CfP: We Want More: Music / Sociology!; International Popular Music Studies Conference; Deadline: 1. Oktober 2025
CfP: We Want More: Music / Sociology!; International Popular Music Studies Conference; Deadline: 1. Oktober 2025
8-10. April 2026; Erasmus University Rotterdam
This conference focuses on the study of (popular) music from a sociological perspective. To that end, we invite a broad range of papers which explore music from different methodological and theoretical approaches and through diverse empirical data. We also welcome abstracts from our disciplinary friends, such as geography, cultural studies, and beyond. We want more!
WE [pronoun]
We are both members of society at large as well as actors in music ecosystems - as music makers, audience members, and academics. This conference therefore includes themes around both the production and the reception of music. We seek to examine the challenges of today’s music ecosystems (AI, inequality, precarity, sustainability, well-being) as well as societal challenges music can help solve through audience engagement (care, inclusion, societal change). Our aim is twofold: highlighting the rich variety of music sociology today and strengthening the relationships between researchers and music industry professionals to facilitate relevant and impact-driven music research.
WANT [verb]
We want a lot. We ask a lot - from ourselves, our favorite artists, and society. This raises urgent (sociological) questions about music: What do we want (taste, consumption)? How do we want it (live, through platforms or AR/VR)? What do we want to pay for it (fair pay, precarity)? How do we want to pay for it (crowdfunding, industry, patronage, subsidies)? And how do we want music to matter (activism, climate, commercialism, community, well-being)?
MORE [adverb]
More suggests abundance. More streams, more gigs, more genres, more money. But popular music is also characterized by more precarity, more inequality, more overburdened artists, more oversaturated audiences. This conference aims at bringing together researchers and industry professionals to reflect on these dynamics, paradoxes and challenges, sharing empirical work, and exploring exciting future avenues for the sociological study of music.
! [punctuation mark]
An exclamation mark screams urgency. We are all searching for collective effervescence, meaningful experiences, affective atmospheres. But how is this pursuit disrupted by forces such as technology (AI), commodification and platformization? And what are the possible consequences of these shifts? Among them are trends such as festivalization, a growing sense of diminished authenticity, and the prevalence of hope labour, where artists invest time and effort in uncertain opportunities, driven more by aspiration rather than guaranteed reward. In this continuously evolving field, popular music studies must confront the tensions between hope and disillusionment, performance and precariousness, creativity and capital, by critically engaging with the systems that shape who gets heard, how, and at what price.

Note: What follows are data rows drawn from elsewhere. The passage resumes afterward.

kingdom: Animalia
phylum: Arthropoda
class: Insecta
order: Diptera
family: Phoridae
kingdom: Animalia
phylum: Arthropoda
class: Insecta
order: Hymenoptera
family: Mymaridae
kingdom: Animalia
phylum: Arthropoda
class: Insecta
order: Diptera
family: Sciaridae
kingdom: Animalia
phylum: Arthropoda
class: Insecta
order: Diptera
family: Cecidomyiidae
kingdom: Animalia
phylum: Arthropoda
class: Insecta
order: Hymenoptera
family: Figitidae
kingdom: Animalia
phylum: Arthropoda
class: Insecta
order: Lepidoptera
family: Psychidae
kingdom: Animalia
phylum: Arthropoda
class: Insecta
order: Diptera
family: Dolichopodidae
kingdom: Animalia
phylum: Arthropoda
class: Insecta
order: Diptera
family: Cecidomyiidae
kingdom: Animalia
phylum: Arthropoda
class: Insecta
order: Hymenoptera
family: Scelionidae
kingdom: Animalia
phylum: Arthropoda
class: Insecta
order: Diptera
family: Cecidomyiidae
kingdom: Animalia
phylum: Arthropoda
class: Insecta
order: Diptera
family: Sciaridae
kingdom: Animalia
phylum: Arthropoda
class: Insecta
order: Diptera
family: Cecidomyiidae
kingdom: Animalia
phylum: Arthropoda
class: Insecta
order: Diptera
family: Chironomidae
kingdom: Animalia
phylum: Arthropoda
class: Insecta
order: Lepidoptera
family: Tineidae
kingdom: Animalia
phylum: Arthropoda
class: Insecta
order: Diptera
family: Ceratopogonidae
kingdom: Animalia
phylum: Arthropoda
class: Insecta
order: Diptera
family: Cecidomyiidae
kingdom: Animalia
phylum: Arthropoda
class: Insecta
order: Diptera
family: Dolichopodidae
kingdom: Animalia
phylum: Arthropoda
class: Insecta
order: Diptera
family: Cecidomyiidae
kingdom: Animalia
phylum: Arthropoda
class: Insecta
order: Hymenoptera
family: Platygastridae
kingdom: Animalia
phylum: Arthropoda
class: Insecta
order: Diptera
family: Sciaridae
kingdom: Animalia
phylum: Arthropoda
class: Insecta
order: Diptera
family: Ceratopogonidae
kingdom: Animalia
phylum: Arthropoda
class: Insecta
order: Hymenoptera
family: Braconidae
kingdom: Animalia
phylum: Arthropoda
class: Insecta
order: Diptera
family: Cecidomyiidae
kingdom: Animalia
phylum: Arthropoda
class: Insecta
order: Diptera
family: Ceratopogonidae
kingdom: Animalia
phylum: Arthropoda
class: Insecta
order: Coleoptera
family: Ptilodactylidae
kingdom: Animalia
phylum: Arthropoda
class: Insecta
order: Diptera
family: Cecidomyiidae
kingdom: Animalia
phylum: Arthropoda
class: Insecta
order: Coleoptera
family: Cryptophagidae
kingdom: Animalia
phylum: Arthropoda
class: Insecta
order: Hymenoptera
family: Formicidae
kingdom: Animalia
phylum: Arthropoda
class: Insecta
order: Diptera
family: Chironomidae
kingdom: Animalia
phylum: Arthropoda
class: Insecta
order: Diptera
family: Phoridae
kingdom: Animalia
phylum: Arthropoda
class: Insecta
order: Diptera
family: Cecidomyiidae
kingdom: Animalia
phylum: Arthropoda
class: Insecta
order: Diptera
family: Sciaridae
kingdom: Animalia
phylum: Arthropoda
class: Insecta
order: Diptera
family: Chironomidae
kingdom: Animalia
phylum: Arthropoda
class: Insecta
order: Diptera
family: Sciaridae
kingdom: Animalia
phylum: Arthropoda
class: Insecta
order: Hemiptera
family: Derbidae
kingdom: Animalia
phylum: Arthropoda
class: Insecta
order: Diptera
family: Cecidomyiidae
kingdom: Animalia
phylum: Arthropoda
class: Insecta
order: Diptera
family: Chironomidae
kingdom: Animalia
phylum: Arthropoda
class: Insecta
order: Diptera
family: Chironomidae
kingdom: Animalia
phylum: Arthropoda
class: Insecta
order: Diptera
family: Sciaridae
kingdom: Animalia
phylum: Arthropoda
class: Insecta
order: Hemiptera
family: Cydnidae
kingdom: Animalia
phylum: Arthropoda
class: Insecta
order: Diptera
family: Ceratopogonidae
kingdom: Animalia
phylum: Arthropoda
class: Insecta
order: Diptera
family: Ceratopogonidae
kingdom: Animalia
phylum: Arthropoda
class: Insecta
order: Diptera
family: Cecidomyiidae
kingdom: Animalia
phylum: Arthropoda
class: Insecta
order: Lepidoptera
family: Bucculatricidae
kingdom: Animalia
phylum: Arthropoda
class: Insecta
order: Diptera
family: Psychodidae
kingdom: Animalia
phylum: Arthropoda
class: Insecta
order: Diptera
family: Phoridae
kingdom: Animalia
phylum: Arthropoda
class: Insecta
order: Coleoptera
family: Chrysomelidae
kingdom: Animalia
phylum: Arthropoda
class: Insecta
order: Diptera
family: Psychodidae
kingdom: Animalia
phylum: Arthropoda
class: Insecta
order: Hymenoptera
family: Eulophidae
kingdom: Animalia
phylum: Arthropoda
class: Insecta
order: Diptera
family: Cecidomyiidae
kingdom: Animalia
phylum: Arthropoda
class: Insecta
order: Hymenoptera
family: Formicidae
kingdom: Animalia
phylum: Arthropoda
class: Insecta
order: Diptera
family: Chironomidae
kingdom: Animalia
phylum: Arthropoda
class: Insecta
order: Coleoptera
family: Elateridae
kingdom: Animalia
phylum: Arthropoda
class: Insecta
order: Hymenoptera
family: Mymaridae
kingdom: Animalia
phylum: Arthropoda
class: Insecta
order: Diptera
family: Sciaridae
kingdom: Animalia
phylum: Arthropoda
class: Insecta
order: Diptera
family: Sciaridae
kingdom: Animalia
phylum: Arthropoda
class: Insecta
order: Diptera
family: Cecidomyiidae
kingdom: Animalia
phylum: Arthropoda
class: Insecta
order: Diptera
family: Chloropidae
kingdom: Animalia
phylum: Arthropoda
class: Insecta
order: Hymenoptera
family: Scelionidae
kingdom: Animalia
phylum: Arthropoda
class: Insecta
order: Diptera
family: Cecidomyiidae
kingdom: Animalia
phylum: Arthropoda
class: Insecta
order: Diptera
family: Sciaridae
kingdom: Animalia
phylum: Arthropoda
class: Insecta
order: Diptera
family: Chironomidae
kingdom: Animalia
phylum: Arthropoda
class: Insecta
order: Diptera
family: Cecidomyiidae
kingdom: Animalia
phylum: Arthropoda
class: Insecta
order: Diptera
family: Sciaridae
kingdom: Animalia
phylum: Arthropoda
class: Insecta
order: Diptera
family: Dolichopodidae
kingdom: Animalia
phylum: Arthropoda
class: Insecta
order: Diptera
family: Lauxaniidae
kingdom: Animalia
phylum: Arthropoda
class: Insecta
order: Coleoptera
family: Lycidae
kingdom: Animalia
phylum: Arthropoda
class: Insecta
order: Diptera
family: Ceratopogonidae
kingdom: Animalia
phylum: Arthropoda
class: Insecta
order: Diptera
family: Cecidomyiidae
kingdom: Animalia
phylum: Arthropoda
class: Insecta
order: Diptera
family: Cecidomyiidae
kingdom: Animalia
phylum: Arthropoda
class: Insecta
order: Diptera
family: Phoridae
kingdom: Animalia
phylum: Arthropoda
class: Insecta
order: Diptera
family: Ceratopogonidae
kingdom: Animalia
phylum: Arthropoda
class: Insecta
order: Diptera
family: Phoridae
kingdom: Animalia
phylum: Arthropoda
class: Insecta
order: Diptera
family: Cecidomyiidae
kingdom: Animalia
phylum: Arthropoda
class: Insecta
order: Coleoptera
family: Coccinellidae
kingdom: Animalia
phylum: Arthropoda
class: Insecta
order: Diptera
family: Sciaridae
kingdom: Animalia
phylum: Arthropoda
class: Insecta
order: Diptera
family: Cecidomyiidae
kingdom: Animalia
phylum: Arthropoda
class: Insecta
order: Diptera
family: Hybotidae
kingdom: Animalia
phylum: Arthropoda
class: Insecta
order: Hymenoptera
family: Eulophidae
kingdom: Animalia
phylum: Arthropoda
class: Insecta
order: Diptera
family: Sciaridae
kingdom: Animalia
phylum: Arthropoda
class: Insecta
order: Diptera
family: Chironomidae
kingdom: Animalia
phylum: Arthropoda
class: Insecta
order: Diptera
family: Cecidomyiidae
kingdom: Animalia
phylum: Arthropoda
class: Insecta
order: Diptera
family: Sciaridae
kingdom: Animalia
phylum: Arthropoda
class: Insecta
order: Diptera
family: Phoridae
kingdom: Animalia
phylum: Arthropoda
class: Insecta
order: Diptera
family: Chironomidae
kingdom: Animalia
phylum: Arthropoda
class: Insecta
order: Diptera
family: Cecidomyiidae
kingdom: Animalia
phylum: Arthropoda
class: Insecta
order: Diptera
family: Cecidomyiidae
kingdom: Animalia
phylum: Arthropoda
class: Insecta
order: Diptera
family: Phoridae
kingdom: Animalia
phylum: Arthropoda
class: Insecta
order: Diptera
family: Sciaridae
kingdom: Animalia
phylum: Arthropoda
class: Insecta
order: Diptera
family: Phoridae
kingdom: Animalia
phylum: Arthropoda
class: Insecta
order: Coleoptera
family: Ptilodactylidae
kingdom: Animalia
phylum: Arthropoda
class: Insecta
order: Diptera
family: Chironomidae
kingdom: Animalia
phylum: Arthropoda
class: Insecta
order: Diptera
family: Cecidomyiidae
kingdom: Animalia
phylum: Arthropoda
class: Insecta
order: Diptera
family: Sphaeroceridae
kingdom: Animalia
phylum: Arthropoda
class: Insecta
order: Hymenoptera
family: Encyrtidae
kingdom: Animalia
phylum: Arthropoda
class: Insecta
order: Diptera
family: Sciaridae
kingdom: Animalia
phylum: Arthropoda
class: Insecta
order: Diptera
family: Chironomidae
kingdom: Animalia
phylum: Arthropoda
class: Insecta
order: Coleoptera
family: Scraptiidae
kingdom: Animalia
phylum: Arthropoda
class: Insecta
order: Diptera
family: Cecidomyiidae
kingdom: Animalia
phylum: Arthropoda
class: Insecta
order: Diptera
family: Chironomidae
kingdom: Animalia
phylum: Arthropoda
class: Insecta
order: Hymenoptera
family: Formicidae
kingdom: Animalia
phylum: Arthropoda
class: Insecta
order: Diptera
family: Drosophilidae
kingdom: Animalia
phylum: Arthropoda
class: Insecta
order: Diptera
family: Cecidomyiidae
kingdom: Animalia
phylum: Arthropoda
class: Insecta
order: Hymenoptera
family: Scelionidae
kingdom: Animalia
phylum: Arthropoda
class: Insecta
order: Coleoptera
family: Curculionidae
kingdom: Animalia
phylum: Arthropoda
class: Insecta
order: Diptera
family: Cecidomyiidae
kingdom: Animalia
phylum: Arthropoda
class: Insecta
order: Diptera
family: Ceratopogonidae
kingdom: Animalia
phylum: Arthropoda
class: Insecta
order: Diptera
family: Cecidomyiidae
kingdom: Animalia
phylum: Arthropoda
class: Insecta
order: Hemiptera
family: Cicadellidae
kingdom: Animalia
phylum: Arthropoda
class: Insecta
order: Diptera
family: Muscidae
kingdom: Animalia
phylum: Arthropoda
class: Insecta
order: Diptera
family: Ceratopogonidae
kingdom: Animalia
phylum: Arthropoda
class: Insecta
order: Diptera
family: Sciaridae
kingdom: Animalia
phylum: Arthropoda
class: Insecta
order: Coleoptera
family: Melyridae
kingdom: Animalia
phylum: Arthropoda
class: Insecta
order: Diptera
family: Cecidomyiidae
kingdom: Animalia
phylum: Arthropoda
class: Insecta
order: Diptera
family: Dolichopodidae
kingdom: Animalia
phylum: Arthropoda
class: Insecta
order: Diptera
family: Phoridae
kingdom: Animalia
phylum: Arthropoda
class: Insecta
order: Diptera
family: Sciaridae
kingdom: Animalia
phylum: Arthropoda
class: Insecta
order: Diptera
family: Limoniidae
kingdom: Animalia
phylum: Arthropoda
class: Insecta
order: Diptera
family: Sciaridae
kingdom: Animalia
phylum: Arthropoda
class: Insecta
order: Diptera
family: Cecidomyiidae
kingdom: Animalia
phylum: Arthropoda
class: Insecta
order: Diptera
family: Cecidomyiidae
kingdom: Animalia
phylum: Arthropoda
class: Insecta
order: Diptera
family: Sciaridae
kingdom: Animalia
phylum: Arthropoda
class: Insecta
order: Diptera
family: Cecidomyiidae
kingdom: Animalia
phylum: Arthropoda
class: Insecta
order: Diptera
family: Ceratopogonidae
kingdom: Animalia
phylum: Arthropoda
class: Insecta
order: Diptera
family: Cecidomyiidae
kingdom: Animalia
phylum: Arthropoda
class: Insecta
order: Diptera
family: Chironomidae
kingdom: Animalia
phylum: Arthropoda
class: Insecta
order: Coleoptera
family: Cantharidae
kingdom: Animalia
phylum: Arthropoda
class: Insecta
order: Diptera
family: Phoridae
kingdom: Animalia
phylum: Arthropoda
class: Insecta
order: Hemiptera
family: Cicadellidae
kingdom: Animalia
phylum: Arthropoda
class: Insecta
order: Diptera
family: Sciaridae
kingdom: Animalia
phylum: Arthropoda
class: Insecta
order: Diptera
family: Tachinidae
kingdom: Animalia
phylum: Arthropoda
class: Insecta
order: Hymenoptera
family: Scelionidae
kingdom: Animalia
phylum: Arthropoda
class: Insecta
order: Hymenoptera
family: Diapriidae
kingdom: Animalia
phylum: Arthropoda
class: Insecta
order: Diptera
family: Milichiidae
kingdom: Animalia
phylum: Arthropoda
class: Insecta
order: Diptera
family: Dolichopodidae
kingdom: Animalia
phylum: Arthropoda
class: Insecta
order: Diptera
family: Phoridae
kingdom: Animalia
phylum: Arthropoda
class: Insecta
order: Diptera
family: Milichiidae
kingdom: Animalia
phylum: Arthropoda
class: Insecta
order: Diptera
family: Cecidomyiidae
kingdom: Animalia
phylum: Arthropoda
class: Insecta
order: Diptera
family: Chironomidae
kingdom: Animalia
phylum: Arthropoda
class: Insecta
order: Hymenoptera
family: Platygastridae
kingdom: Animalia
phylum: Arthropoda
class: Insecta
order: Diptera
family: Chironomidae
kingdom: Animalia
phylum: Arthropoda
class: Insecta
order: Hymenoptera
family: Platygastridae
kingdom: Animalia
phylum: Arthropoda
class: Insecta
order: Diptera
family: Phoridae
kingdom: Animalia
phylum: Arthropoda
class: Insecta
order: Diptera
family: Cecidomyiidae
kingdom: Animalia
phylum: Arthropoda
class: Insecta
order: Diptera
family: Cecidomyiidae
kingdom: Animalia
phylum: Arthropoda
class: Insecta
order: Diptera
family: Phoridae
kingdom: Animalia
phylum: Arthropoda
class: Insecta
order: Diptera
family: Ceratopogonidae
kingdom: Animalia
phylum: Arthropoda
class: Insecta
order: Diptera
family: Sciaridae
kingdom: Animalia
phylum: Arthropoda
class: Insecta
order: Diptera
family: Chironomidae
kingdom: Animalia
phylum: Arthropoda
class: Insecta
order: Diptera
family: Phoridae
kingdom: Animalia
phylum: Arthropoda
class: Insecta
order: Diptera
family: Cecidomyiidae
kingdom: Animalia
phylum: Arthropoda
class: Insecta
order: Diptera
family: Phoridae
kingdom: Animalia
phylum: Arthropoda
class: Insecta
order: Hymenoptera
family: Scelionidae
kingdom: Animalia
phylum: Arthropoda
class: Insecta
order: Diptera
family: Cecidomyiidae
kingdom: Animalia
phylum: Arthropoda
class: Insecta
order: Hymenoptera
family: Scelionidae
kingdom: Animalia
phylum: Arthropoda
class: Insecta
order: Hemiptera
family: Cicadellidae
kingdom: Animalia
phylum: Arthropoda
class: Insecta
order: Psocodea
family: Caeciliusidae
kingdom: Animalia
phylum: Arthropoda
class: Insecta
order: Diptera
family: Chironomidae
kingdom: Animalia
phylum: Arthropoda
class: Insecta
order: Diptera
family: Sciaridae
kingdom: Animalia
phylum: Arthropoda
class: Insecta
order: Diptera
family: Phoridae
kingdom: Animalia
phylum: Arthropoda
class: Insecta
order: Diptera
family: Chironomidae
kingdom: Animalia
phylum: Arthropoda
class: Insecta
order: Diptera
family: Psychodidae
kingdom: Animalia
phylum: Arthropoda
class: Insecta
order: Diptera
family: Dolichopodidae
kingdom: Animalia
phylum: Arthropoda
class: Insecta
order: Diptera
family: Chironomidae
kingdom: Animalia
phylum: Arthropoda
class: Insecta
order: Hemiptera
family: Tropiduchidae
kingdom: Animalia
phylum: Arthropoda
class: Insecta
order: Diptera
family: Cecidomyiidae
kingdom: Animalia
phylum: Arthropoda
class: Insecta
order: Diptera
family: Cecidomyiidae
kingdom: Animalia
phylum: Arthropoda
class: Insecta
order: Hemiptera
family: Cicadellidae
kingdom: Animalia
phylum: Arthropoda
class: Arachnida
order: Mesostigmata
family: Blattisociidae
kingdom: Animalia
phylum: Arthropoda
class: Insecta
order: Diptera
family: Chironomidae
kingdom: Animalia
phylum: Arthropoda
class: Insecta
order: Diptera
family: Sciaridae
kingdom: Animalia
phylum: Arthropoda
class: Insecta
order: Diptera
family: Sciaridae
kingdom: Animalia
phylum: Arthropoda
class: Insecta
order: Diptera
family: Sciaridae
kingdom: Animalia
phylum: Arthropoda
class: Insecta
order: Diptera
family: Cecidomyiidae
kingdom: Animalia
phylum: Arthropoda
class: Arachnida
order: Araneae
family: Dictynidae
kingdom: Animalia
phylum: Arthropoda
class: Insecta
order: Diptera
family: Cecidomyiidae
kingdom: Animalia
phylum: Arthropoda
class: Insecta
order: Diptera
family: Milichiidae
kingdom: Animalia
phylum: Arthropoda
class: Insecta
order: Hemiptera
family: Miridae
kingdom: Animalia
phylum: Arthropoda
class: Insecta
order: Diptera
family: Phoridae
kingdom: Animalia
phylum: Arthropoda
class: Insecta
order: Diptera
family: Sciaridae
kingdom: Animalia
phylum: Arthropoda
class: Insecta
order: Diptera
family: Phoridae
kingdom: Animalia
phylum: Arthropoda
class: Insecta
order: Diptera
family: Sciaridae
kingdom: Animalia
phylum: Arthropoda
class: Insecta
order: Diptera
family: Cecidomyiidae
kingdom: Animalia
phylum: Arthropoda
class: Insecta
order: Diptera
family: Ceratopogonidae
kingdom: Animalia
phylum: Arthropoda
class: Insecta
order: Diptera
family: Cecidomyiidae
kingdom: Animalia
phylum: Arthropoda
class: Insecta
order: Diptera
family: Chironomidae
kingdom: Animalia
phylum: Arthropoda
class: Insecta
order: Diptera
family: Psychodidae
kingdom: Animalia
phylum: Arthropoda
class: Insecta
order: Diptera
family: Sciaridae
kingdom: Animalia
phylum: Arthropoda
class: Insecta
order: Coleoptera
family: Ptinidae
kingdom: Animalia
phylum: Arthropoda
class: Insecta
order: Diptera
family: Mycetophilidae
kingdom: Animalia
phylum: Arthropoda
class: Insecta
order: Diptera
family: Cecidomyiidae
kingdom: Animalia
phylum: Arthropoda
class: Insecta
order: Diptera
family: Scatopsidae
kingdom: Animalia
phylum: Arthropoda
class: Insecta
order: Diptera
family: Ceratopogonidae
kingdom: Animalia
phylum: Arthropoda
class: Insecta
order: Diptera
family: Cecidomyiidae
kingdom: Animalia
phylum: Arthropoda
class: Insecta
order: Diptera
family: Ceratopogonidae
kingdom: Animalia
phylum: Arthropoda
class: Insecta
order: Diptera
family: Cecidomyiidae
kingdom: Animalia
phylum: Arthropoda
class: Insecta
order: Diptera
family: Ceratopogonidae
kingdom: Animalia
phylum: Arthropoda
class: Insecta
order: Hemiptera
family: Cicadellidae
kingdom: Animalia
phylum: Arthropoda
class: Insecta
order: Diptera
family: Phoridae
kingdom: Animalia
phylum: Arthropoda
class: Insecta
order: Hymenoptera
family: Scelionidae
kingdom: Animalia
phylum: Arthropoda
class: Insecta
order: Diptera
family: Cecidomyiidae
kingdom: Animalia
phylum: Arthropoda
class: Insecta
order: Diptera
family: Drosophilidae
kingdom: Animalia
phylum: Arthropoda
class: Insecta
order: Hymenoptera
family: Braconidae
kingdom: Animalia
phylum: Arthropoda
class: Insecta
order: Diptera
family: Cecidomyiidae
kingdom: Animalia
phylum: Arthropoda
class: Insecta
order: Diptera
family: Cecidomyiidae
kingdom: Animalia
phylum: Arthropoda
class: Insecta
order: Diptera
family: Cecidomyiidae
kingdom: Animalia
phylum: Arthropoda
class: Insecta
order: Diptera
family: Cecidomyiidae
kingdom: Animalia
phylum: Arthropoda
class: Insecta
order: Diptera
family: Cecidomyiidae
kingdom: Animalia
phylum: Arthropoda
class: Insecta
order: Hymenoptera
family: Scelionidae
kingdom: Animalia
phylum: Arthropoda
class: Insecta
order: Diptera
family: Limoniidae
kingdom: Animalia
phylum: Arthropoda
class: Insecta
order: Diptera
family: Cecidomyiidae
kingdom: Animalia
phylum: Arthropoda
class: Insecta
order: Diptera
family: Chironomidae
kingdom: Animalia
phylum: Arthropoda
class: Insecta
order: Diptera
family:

To reflect this wide scope of concerns, we invite papers along the following themes:
AI, streaming, algorithms, and the platformization of music
Music, care, health and well-being
Production, labour, and careers in the music industry
Audience (live) experiences, taste and consumption in music
Social inequalities, cultural representation, and coloniality in music
Sustainable and resilient music ecosystems and its policy implications
Music education, learning and professionalization
The political economy of music industries and music business
Music, urban space, nightlife
Music, activism, and social change
Music from the ‘margins’, de-westernizing music sociology
ABSTRACTS
Please email abstracts of max. 300 words in English (including a research question, theoretical approach, methodology, [preliminary] findings together with a short bio (50 words), including name, institutional affiliation and position, and email addresses, to: rpms[at]eur[dot]nl. Please also include the theme(s) to which your abstract speaks most.
Abstract deadline: October 1, 2025. Participants will receive notifications of acceptance by November 1, 2025.